THE TASK: Please return the items below as a JSON list of strings, one string per line, with blank lines and the pictures left out.
── MATERIAL SUPPLIED
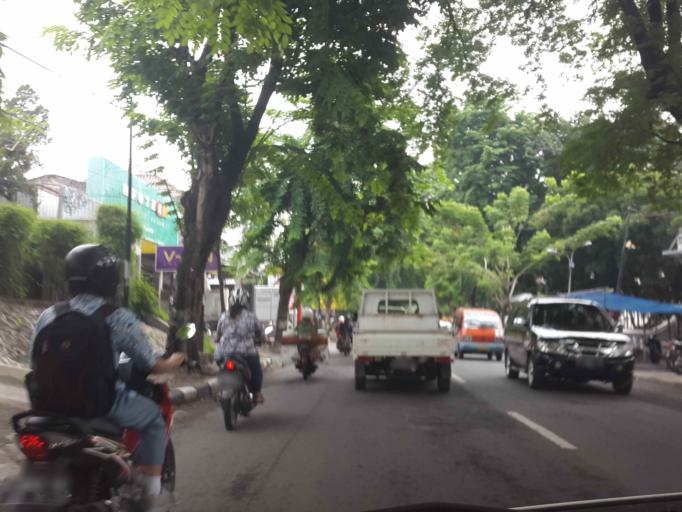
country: ID
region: Central Java
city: Semarang
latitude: -7.0027
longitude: 110.4253
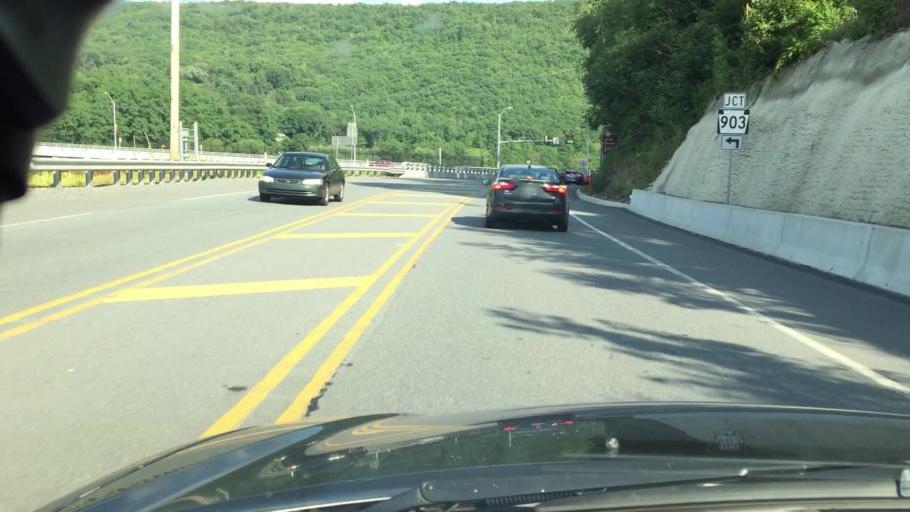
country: US
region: Pennsylvania
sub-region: Carbon County
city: Jim Thorpe
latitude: 40.8696
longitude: -75.7401
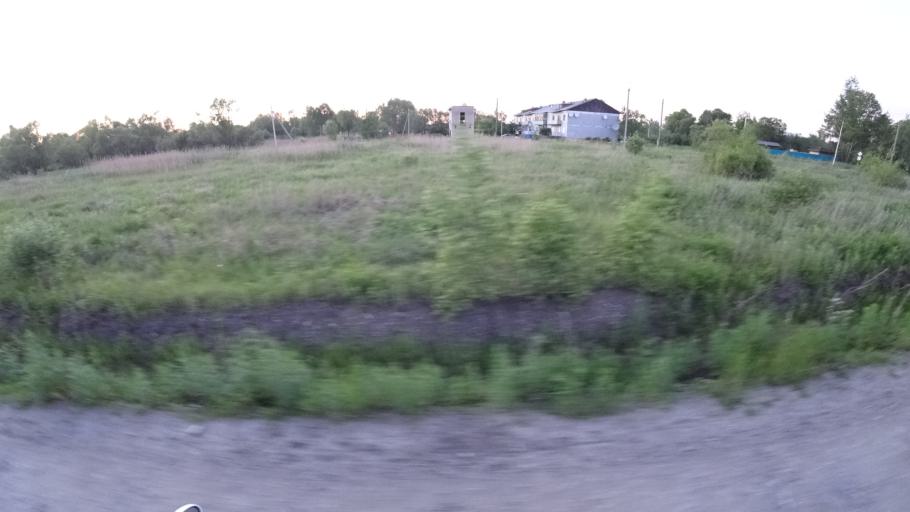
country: RU
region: Khabarovsk Krai
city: Khor
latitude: 47.8500
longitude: 134.9578
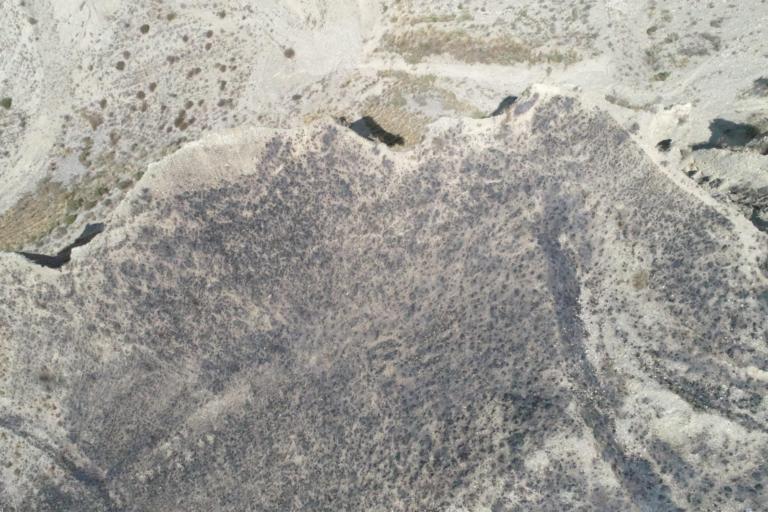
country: BO
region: La Paz
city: La Paz
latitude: -16.4709
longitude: -68.0976
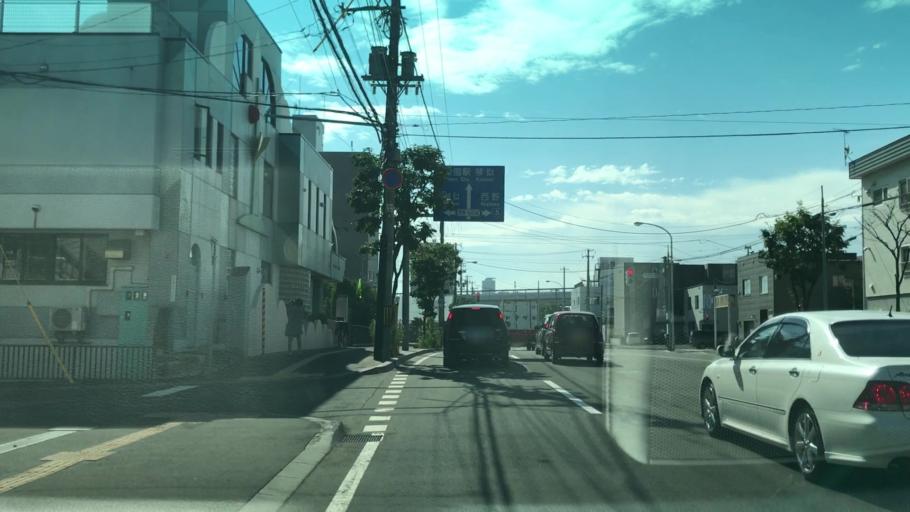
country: JP
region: Hokkaido
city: Sapporo
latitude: 43.0947
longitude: 141.2818
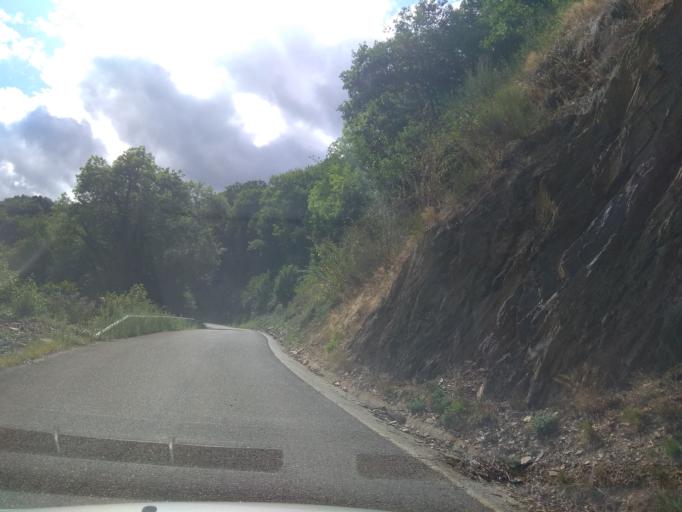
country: ES
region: Catalonia
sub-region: Provincia de Lleida
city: Les
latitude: 42.8312
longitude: 0.7259
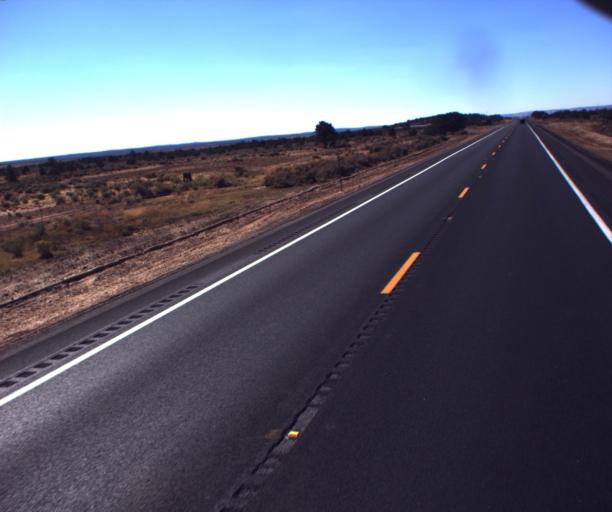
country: US
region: Arizona
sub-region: Apache County
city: Ganado
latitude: 35.7175
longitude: -109.4050
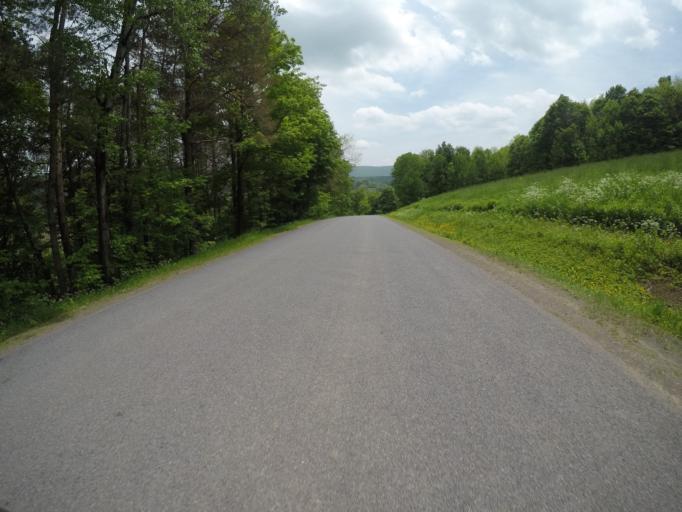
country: US
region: New York
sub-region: Delaware County
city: Stamford
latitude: 42.2370
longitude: -74.6980
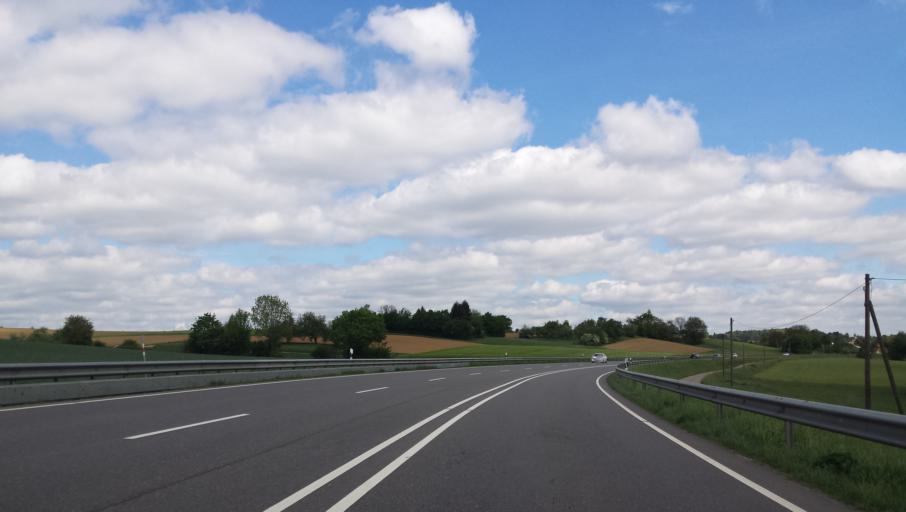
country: DE
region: Baden-Wuerttemberg
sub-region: Karlsruhe Region
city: Aglasterhausen
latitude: 49.3452
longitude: 8.9786
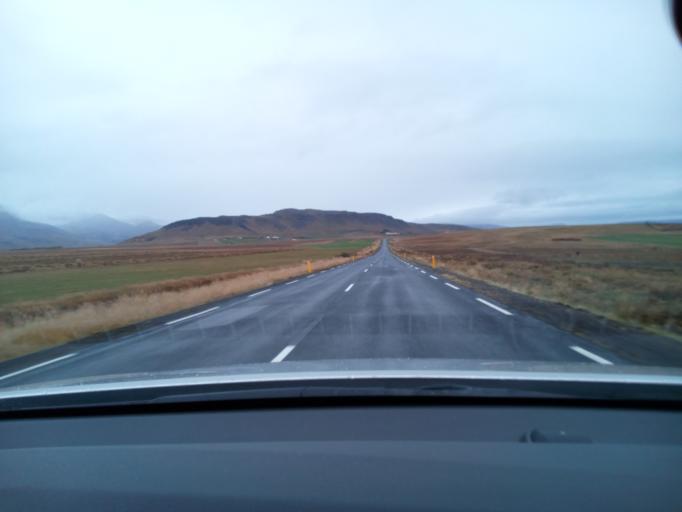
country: IS
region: West
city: Borgarnes
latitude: 64.3913
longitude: -21.8088
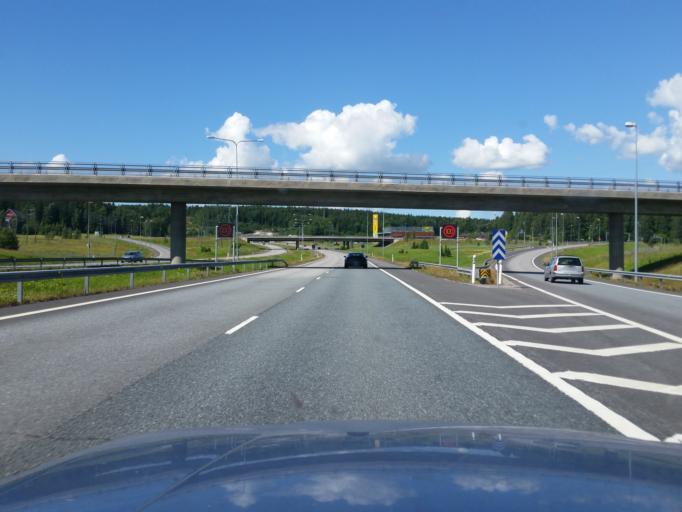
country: FI
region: Varsinais-Suomi
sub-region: Salo
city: Salo
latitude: 60.4161
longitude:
────
TASK OUTPUT:
[
  "country: ID",
  "region: Central Java",
  "city: Semarang",
  "latitude: -7.0027",
  "longitude: 110.4253",
  "country: US",
  "region: Pennsylvania",
  "sub-region: Carbon County",
  "city: Jim Thorpe",
  "latitude: 40.8696",
  "longitude: -75.7401",
  "country: RU",
  "region: Khabarovsk Krai",
  "city: Khor",
  "latitude: 47.8500",
  "longitude: 134.9578",
  "country: BO",
  "region: La Paz",
  "city: La Paz",
  "latitude: -16.4709",
  "longitude: -68.0976",
  "country: JP",
  "region: Hokkaido",
  "city: Sapporo",
  "latitude: 43.0947",
  "longitude: 141.2818",
  "country: ES",
  "region: Catalonia",
  "sub-region: Provincia de Lleida",
  "city: Les",
  "latitude: 42.8312",
  "longitude: 0.7259",
  "country: US",
  "region: Arizona",
  "sub-region: Apache County",
  "city: Ganado",
  "latitude: 35.7175",
  "longitude: -109.4050",
  "country: US",
  "region: New York",
  "sub-region: Delaware County",
  "city: Stamford",
  "latitude: 42.2370",
  "longitude: -74.6980",
  "country: DE",
  "region: Baden-Wuerttemberg",
  "sub-region: Karlsruhe Region",
  "city: Aglasterhausen",
  "latitude: 49.3452",
  "longitude: 8.9786",
  "country: IS",
  "region: West",
  "city: Borgarnes",
  "latitude: 64.3913",
  "longitude: -21.8088",
  "country: FI",
  "region: Varsinais-Suomi",
  "sub-region: Salo",
  "city: Salo",
  "latitude: 60.4161",
  "longitude:"
]